Enseignement de l'histoire

Coopération régionale

Dans les années 1990, plusieurs pays ont simultanément exprimé leur intérêt à travailler en collaboration avec les Etats voisins. Les raisons étant:

  • un manque général d'informations sur l'histoire des Etats voisins dans les programmes scolaires;
  • le fait que l'image de l' «autre», du voisin en particulier, était principalement présentée dans des contextes de confrontation militaire et politique;
  • l'absence de matériels pédagogiques qui auraient permis d'enseigner l'histoire de manière interactive.

Deux projets régionaux à long terme ont été réalisés:

l'Inititative de Tbilisi
l'Initiative de la mer Noire

Ces projets avaient pour but, non seulement la préparation de publications mais également la création d'un climat propice au développement d'une coopération entre les enseignants d'histoire d'Etats voisins. Cela a permis une nouvelle perception de l'histoire de ces régions, principalement à travers le prisme de l'histoire sociale, culturelle, économique et quotidienne des pays appartenant à une même zone géographique.

Ces deux projets ont démontré l'importance d'une présentation équilibrée des sujets d'histoire, qui ne devraient pas se concentrer uniquement sur des thèmes politiques. C'est l'inclusion de ces autres sujets qui permet aux enseignants et à leurs élèves de discuter des questions importantes telles que l'interaction entre différentes cultures et différent pays, et de ce fait, d'empêcher de nouvelles lignes de fracture d'être créées.

Une coopération régionale étendue

Un aspect intéressant de ces projets a été que tous les acteurs impliqués dans l'enseignement de l'histoire ont dû joindre leurs efforts sur une longue période de temps: officiels des ministères, cercles académiques, spécialistes de la formation continue des enseignants, auteurs de manuels, éditeurs, enseignants et élèves. Cela a amené les enseignants d'histoire à la conclusion que l'enseignement de l'histoire dans le monde aujourd'hui devrait avant tout être un effort pour renforcer le processus de réconciliation et promouvoir les principes de respect mutuel, et pour ouvrir des portes supplémentaires de coopération.

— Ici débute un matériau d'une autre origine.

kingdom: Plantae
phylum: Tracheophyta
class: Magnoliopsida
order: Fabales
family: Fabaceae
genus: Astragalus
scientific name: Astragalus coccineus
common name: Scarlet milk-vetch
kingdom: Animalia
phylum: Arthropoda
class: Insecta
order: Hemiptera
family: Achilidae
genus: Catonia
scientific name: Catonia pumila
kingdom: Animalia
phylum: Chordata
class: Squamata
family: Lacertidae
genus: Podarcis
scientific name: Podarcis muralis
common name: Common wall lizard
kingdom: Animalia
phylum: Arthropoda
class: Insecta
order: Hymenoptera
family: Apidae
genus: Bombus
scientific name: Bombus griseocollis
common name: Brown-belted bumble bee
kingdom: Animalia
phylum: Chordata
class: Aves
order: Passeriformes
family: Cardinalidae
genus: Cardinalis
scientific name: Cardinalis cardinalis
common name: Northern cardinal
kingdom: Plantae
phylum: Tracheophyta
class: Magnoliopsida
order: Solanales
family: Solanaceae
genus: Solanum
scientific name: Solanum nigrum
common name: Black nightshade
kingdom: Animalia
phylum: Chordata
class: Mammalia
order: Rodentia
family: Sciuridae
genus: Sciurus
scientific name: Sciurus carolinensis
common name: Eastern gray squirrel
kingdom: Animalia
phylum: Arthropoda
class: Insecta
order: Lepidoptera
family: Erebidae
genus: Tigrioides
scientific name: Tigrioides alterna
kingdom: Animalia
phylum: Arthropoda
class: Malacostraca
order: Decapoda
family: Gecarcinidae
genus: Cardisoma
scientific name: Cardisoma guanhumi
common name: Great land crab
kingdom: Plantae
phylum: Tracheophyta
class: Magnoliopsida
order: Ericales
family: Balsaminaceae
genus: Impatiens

L'intérêt d'une telle coopération régionale a été confirmé au Second Sommet des Chefs d'Etat et de Gouvernement à Strasbourg en 1997, qui a souligné son rôle dans le renforcement de la stabilité et de la sécurité en Europe.

Les initiatives ont permi de faire se rencontrer les Ministres de l'Education des pays de la région. Tous ont réitéré leur soutien aux travaux du Conseil de l'Europe dans le domaine de l'enseignement de l'histoire dans la Déclation de Tbilisi en mars 2000.